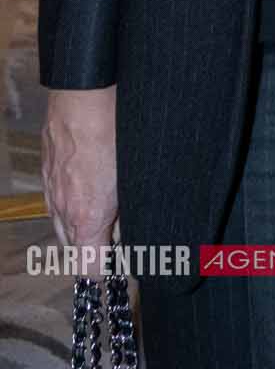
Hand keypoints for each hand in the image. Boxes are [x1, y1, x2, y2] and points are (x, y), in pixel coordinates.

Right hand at [42, 86, 118, 276]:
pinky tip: (87, 191)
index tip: (120, 272)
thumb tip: (132, 229)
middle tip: (119, 242)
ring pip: (62, 226)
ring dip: (82, 229)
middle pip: (75, 250)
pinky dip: (69, 206)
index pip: (89, 269)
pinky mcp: (47, 170)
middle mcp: (64, 209)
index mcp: (88, 216)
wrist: (85, 93)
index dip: (105, 276)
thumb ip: (131, 209)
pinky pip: (55, 201)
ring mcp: (52, 189)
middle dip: (95, 252)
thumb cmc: (116, 130)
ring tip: (105, 218)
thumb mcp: (134, 176)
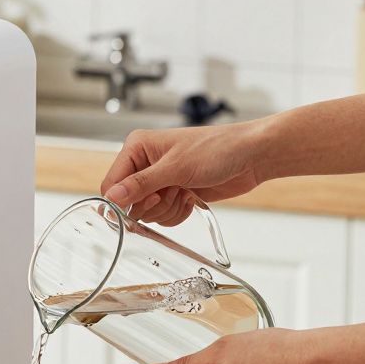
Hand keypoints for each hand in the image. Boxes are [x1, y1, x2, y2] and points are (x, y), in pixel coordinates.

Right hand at [100, 121, 268, 224]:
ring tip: (186, 191)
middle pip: (128, 202)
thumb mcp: (176, 167)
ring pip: (147, 212)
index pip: (112, 183)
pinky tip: (191, 198)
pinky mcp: (174, 194)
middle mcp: (145, 164)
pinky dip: (178, 213)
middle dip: (152, 204)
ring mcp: (160, 181)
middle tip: (172, 192)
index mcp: (137, 148)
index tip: (148, 201)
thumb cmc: (219, 148)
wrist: (252, 157)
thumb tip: (112, 197)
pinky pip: (163, 216)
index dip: (124, 199)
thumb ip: (141, 184)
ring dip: (168, 208)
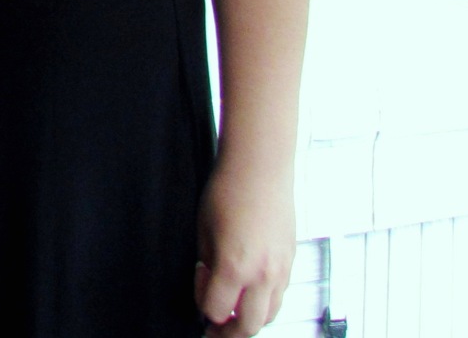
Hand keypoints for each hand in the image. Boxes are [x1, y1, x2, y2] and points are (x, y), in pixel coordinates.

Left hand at [195, 157, 293, 336]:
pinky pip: (280, 296)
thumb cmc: (226, 192)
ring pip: (269, 315)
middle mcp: (263, 275)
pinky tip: (250, 291)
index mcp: (234, 266)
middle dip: (228, 332)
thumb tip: (209, 285)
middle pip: (249, 326)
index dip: (202, 305)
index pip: (216, 310)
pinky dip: (264, 302)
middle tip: (214, 330)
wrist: (260, 168)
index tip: (198, 286)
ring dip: (249, 319)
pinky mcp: (292, 262)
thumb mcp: (203, 230)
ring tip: (232, 313)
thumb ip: (208, 264)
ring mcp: (282, 270)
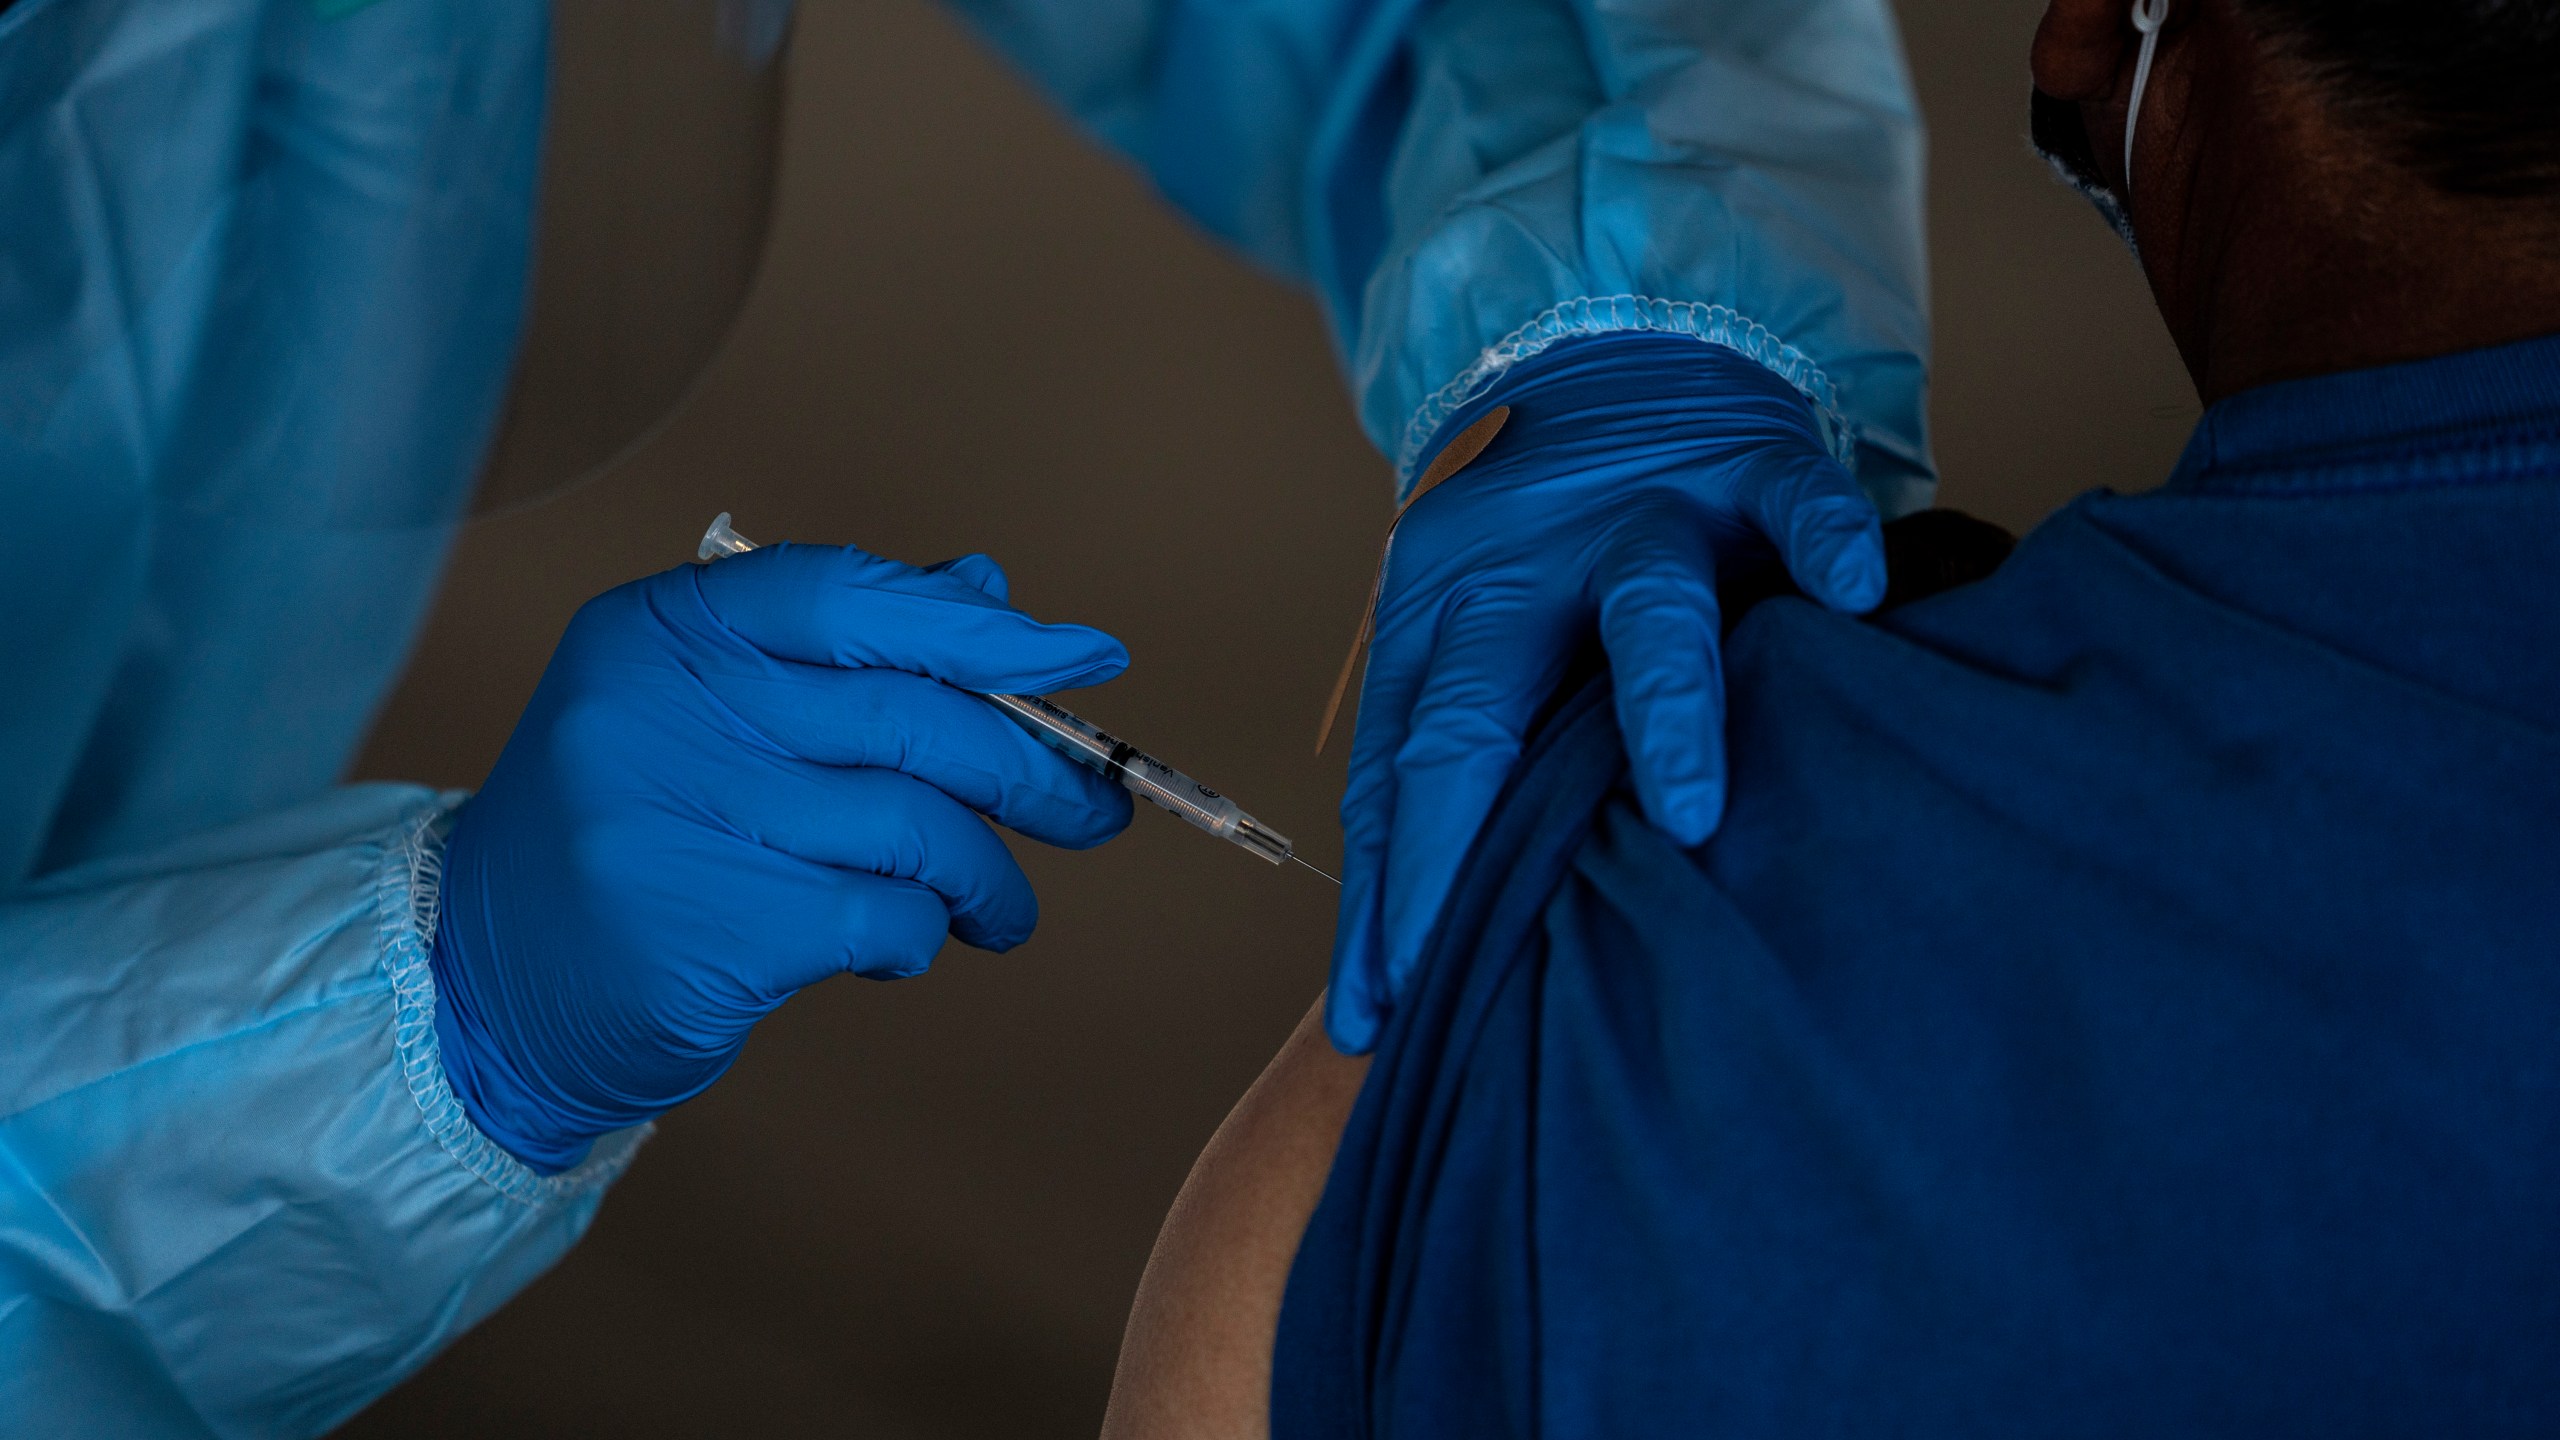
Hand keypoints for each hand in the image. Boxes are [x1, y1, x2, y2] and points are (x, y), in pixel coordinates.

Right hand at [430, 542, 1134, 1171]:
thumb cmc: (634, 829)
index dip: (983, 628)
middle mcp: (662, 710)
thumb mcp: (709, 710)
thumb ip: (840, 652)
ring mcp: (678, 821)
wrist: (486, 980)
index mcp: (663, 630)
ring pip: (914, 830)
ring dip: (988, 878)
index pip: (851, 593)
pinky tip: (901, 945)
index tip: (1085, 656)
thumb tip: (987, 596)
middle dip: (1027, 770)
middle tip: (1090, 811)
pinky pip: (884, 917)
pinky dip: (920, 936)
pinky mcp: (707, 931)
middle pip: (909, 718)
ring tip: (1000, 909)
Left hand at [1328, 335, 1888, 1052]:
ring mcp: (1638, 515)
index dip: (1386, 894)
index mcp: (1442, 621)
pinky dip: (1823, 536)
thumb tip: (1419, 950)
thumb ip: (1457, 765)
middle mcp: (1524, 571)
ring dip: (1663, 707)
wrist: (1603, 349)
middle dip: (1463, 832)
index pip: (1397, 774)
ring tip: (1691, 809)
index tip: (1376, 1014)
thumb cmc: (1539, 548)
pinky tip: (1853, 586)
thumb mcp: (1469, 638)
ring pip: (1645, 606)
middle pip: (1478, 704)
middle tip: (1458, 952)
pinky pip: (1794, 497)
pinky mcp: (1748, 463)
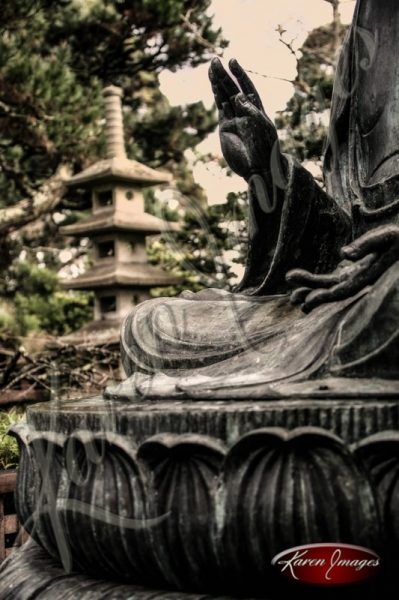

> **What the task requires**
Could you please return the entries above exactly, minus the pictures?

> **Exercise solution**
Hand keypoints for each hand in the image. Boxes are [x1, y1, x2, y2] and points are (x, y), in pixel coordinates.

Right hand at [42, 86, 118, 276]:
pinky tip: (87, 191)
index tip: (120, 272)
thumb tip: (132, 229)
middle tip: (119, 242)
ring pip: (62, 226)
ring dip: (82, 229)
middle pip: (75, 250)
pinky dip: (69, 206)
index pip: (89, 269)
pinky mcp: (47, 170)
middle mcp: (64, 209)
index mcp: (88, 216)
wrist: (85, 93)
index dip: (105, 276)
thumb ip: (131, 209)
pinky pip: (55, 201)
ring mcp: (52, 189)
middle dip: (95, 252)
thumb cmc: (116, 130)
ring tip: (105, 218)
thumb mcp: (134, 176)
Hand keypoints for each hand in the image. Boxes are [x1, y1, x2, y2] and points are (x, y), in pixel coordinates.

Right hand at [100, 121, 268, 224]:
ring tip: (186, 191)
middle pip: (128, 202)
thumb mcp: (176, 167)
ring pip: (147, 212)
index pip: (112, 183)
pinky tip: (191, 198)
pinky mcp: (174, 194)
middle mcp: (145, 164)
pinky dip: (178, 213)
middle dip: (152, 204)
ring mcp: (160, 181)
middle tip: (172, 192)
index mcp: (137, 148)
index tip: (148, 201)
thumb cmc: (219, 148)
wrist: (252, 157)
thumb tip: (112, 197)
pinky pip: (163, 216)
index dip: (124, 199)
thumb ip: (141, 184)
ring dip: (168, 208)
Hand keypoints for each hand in the image. Boxes are [x1, y1, x2, y2] and points are (x, y), in pixel coordinates.

Left hand at [195, 157, 293, 336]:
pinky pip: (280, 296)
thumb cmc: (226, 192)
ring pip: (269, 315)
middle mcp: (263, 275)
pinky tip: (250, 291)
index mcp: (234, 266)
middle dip: (228, 332)
thumb tip: (209, 285)
middle pip: (249, 326)
index dip: (202, 305)
index pip: (216, 310)
pinky dip: (264, 302)
middle tip: (214, 330)
wrist: (260, 168)
index tip: (198, 286)
ring dip: (249, 319)
pinky mcp: (292, 262)
thumb mcp: (203, 230)
ring tip: (232, 313)
thumb ip: (208, 264)
ring mcp: (282, 270)
Hand keypoints for each hand in the image. Boxes are [x1, y1, x2, y2] and points are (x, y), in pixel coordinates.

Right hand at [430, 542, 1134, 1171]:
thumb cmc: (634, 829)
index dip: (983, 628)
middle mcp: (662, 710)
thumb mcp: (709, 710)
thumb ip: (840, 652)
ring mcp: (678, 821)
wrist: (486, 980)
index mcp: (663, 630)
ring pip: (914, 830)
ring dip: (988, 878)
index pip: (851, 593)
pinky tip: (901, 945)
index tip: (1085, 656)
thumb tip: (987, 596)
middle dip: (1027, 770)
middle tip: (1090, 811)
pinky pip: (884, 917)
pinky dip: (920, 936)
pinky mcp: (707, 931)
middle pip: (909, 718)
ring tip: (1000, 909)
Left hand at [1328, 335, 1888, 1052]:
ring mcp: (1638, 515)
index dip: (1386, 894)
index mcp: (1442, 621)
pinky dip: (1823, 536)
thumb tip: (1419, 950)
thumb ip: (1457, 765)
middle mcp: (1524, 571)
ring dip: (1663, 707)
wrist: (1603, 349)
middle dip: (1463, 832)
index pip: (1397, 774)
ring tip: (1691, 809)
index tip: (1376, 1014)
thumb cmc: (1539, 548)
pinky tip: (1853, 586)
thumb mcp: (1469, 638)
ring pip: (1645, 606)
middle pip: (1478, 704)
middle tip: (1458, 952)
pinky pip: (1794, 497)
pinky mcp: (1748, 463)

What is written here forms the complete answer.